Somehow Prog can’t imagine conjuring getting much of a look-in during Harrison’s other day job, as one of King Crimson’s three-drummer line-up.
“Oh yeah, it’s very different,” he says. “It’s got to be really disciplined and organised, otherwise there’d be chaos.”
No room for rogue bells and bum notes on planet Fripp, then. But while that’s the kind of prospect many an instrumental maestro would relish, Harrison’s ability is wedded to a team mentality. So working with The Pineapple Thief didn’t just appeal to him as a technical challenge.
“When Bruce wrote to me, I knew who The Pineapple Thief were, and we’re on the same label [Kscope],” says Harrison. “And I immediately thought, ‘I like these songs. I think I could do something interesting and creative for this.’”
Harrison also insists he has no desire to show off to his paradiddle-happy peers. “I don’t try to impress drummers – that’s a big mistake, I think. I try to make the music and the band sound good. Of course, I try to play things that I personally find interesting, but not at the expense of the song or the show. Just so a handful of drummers in the audience might notice.”
His role, however, continues to expand, and he played a key part in creating some alternate reworkings of the songs (“Kind of what you used to call 12-inch remixes,” he explains) for the second CD of the deluxe version Versions Of The Truth.
“I played a lot of marimba and I played a lot of the Nord Drum, which is a kind of synthesiser that makes these weird synthetic percussion sounds. I reimagined all the songs, sometimes changing the chords, sometimes playing over modes or taking the harmony away.
“I did Break It All this way and then I remembered Peter Gabriel did a similar thing with his song Steam. It was quite rocking, and then as a B-side he did a thing called Quiet Steam. So that was sort of a blueprint for working on the other songs.”
His eerie reboots of songs such as Demons and Leave Me Be are dotted with sparse percussion which wouldn’t sound out of place on an early 80s Japan album (interestingly, Harrison mentions Richard Barbieri as someone who can create “fantastic unique textures”), and make for a haunting alternative vision of these tracks.

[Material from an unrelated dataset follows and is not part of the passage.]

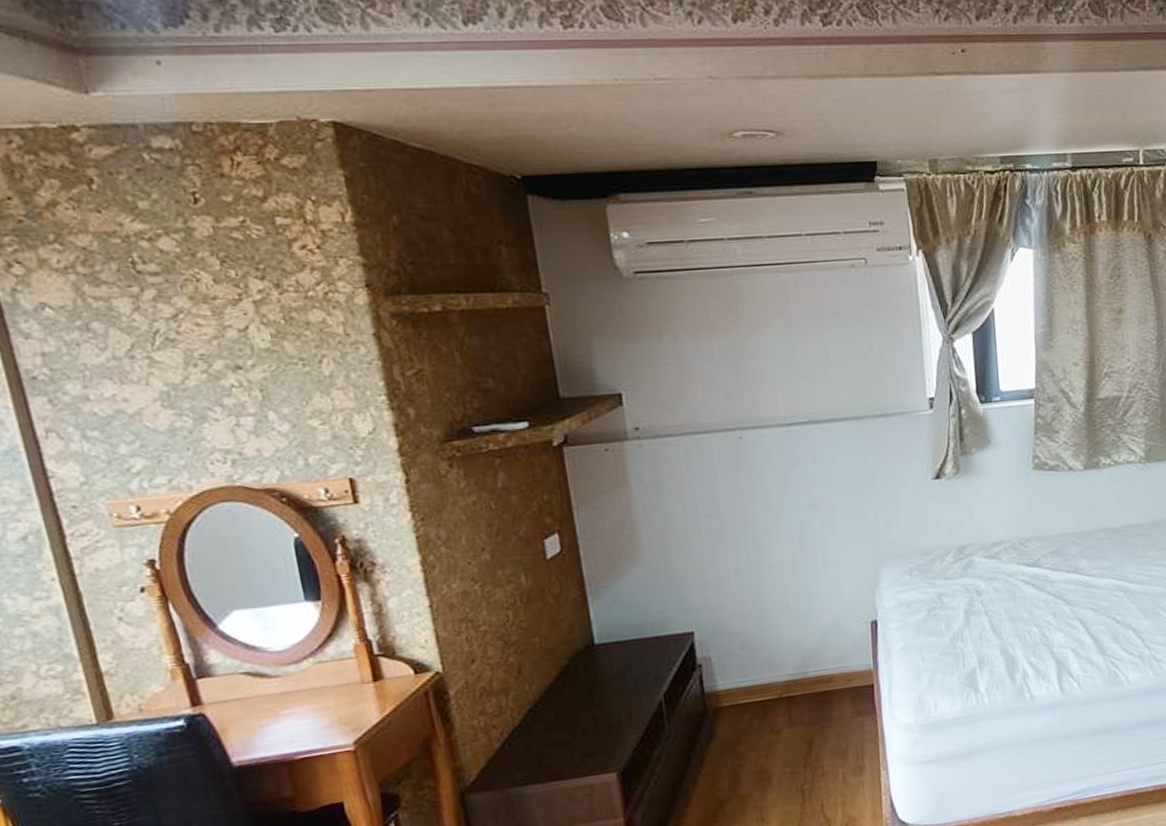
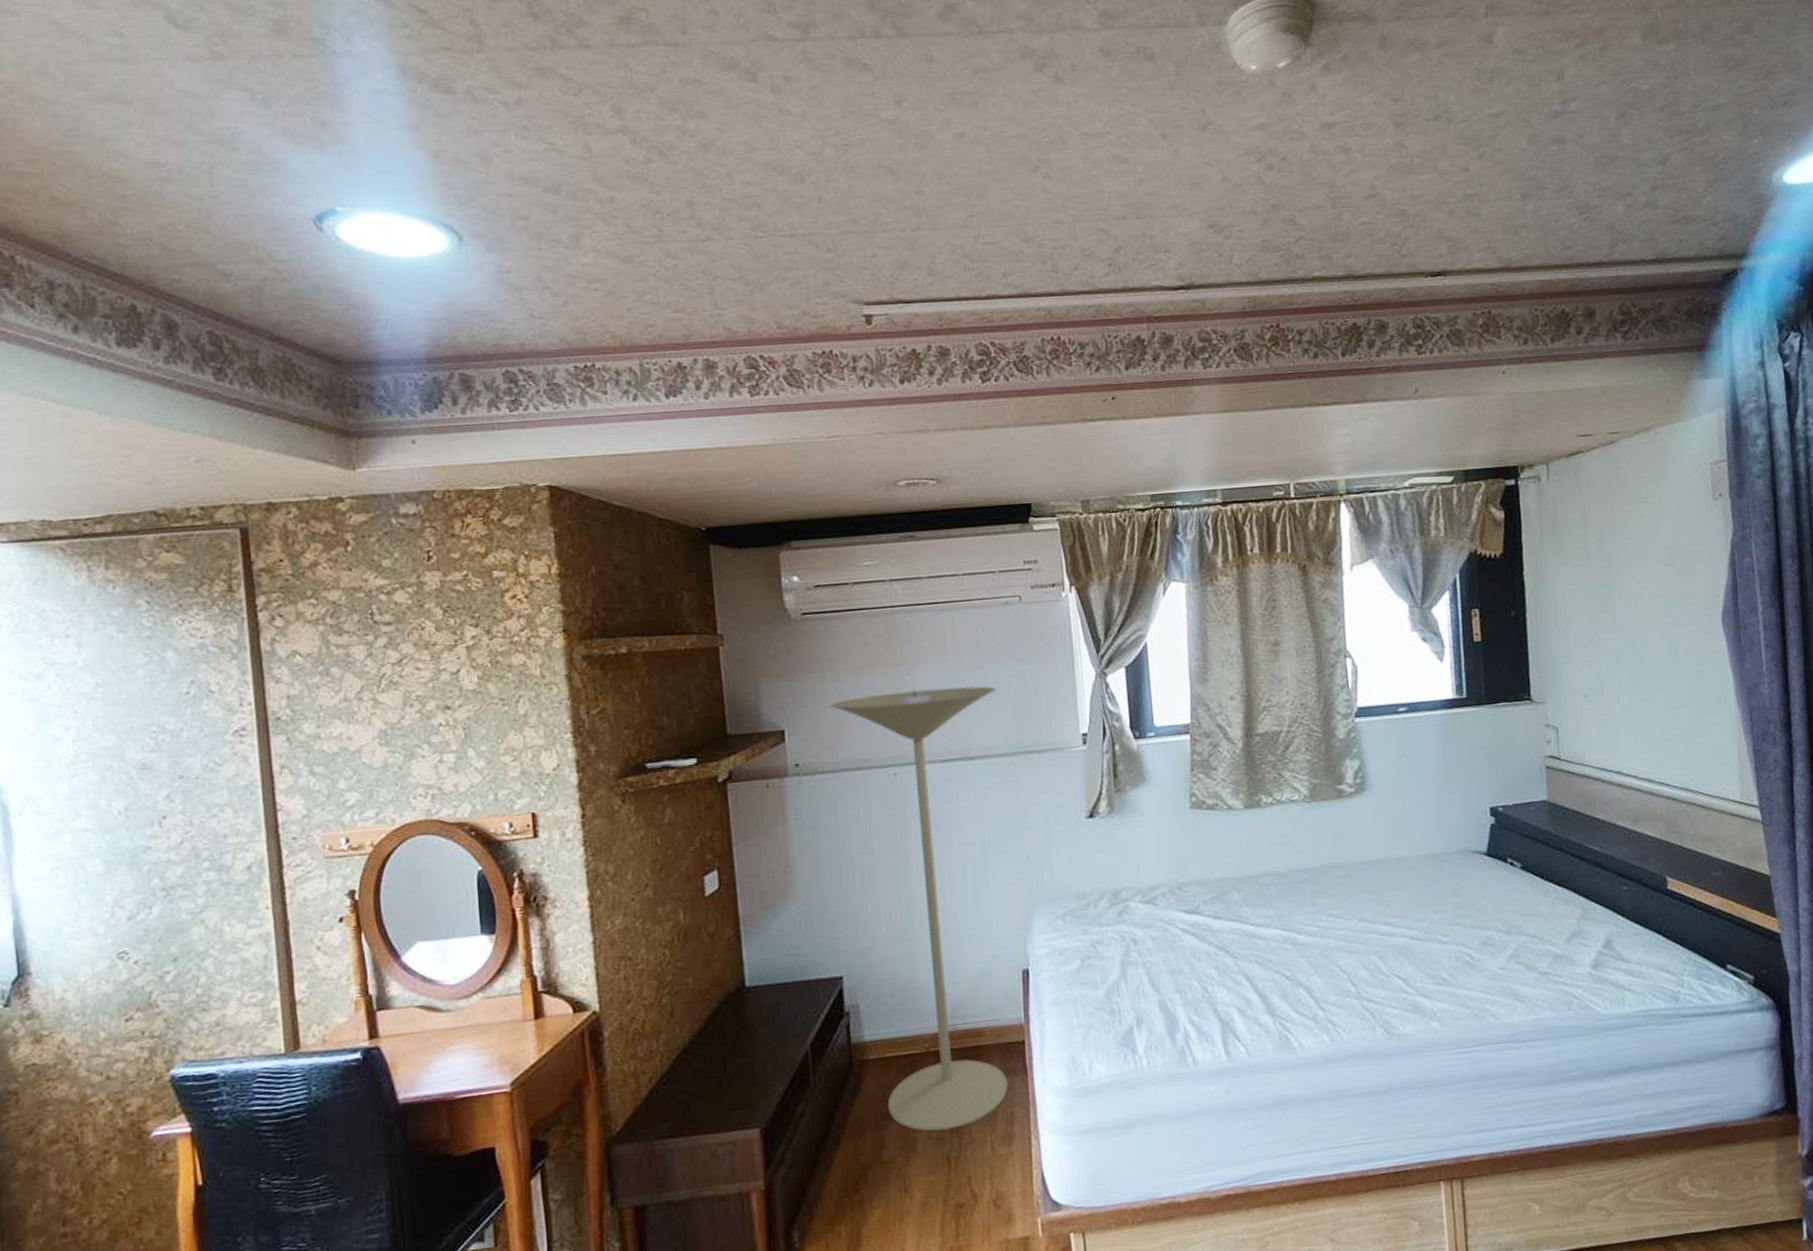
floor lamp: none [668,350,859,768] -> present [829,686,1009,1132]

If The Pineapple Thief ever get to play these songs live (surely the rescheduling of dates to autumn 2021 isn’t too ambitious?) gaggles of drum geeks will be gathered up front, watching Harrison as carefully as ever, but the rest of the band will still be enjoying the continuing rise of The Pineapple Thief Version 2.0.
“We’ve carried on writing in lockdown,” Soord admits, “but we’re old school – we don’t want to put out another album until we’ve toured this one. And I can’t wait – I look forward to our shows now.
“Somehow we came out of those depths of despair where our shows could be disasters to where we are now, where it’s a full time job, we’re prepared, we’re rehearsed, and I can go out knowing it’s going to be great. What’s the difference now? Well, it sounds obvious, but… We’ve got better at what we do.”